Here is where this gets gross.
You are in a coma for 30 days. You need to eat and drink or you die. That is done intravenously. It’s not uncommon for deep spacers to have a PICC line installed for parenteral nutrition. Respiration is done with a mechanical ventilator, because the muscles do not have enough energy for the person to breathe on their own in hypersleep.
Then comes the excretion of metabolic waste. You guessed it, a urinary catheter is installed.
This is the full life support system for a comatose patient.
But it gets so much worse.
The bacteria in your gut also get slowed down by the cool temperatures, but they keep doing their thing too. Food in your fridge will rot if left too long.
So part of the prep for hypersleep is the worst colonoscopy prep you’ve ever had. Everything has to come out. Plus antibiotics are added to reduce the gut bacteria count.
If you don’t flush your guts out, the bacteria inside will do what they do, and generate gas. Eventually intestinal pressure will exceed your body’s ability to hold it in while asleep and you will shart in your hypersleep chamber. Then all that bacteria laden matter will be on you and start to digest you from the outside. If you are lucky, you die of sepsis while asleep and don’t feel it. If you’re not lucky, you wake up covered in gangrenous sores and get rushed into emergency surgery.
That brings us to the outside of the body. You’re covered with bacteria. Anyone who has ever read about bad old-folk’s homes where people are neglected knows about bedsores.
So after you flush yourself out, you then wash yourself with an aggressive antimicrobial soap and then cover yourself with an antimicrobial gel to prevent infection.
You are just meat and we have to keep you from rotting like a steak left in the back of the fridge for a couple of months.
So there you have it. The day before you go under for a long haul, you drink four liters of colonoscopy poop juice and scrub your skin nearly raw. You lay down in a bed, naked, covered with something that is a cross between Neosporin and cosmoline, and have tubes placed in most of the holes of your body, with a few new holes added.
Then when you wake up, you have to taken off all of these tubes, and spend the first week awake remembering how to breathe without a ventilator, pee under your own control, and eating nothing but yogurt and probiotic protein and nutrient drinks until your gut flora normalizes and you can digest food again.

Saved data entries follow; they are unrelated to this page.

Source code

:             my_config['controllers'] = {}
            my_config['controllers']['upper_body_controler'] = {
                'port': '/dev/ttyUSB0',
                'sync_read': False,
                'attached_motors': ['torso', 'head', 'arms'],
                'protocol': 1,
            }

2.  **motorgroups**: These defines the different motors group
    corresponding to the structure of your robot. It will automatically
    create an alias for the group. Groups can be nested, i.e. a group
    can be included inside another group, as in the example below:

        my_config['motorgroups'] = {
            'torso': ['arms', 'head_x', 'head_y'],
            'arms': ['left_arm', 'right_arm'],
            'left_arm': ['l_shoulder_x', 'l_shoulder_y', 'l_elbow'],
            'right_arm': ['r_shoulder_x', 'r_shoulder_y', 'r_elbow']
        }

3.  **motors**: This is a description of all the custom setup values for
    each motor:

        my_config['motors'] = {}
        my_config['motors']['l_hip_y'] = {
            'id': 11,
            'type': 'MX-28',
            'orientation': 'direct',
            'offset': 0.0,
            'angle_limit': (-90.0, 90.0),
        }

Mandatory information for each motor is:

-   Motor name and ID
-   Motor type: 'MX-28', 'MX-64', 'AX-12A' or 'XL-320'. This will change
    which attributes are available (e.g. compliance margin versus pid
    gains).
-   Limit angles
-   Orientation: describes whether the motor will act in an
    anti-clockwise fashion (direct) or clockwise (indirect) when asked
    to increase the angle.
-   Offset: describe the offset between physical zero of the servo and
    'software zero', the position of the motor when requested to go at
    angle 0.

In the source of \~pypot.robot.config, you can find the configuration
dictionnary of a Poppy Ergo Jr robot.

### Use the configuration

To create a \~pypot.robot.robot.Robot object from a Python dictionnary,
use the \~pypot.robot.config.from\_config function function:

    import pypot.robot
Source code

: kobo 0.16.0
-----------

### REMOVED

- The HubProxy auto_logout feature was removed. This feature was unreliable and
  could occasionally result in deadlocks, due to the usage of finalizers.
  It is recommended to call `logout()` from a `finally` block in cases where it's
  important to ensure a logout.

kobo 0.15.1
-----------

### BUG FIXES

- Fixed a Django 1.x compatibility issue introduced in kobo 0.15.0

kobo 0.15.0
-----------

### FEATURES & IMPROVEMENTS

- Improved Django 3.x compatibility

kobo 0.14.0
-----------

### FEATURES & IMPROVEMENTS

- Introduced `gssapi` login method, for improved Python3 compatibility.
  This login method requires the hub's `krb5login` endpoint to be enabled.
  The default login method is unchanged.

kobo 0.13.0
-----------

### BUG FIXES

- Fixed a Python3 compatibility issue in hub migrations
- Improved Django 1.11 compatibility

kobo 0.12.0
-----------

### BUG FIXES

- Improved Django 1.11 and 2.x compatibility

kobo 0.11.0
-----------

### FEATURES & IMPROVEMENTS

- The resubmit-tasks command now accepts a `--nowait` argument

It’s just like waking up from a month long coma, which is exactly what it was for your body.
And why did you accept that? Because it beats starving or suffocating to death halfway through a deep space journey.
That’s why you get paid the big bucks.
But it could be worse. You could be the ship’s surgeon, who after doing this to everyone else, has to use the automated systems to do it to himself as the last person down and the first person up.
That’s why he get paid the really big bucks.
Not like in the movies at all, is it.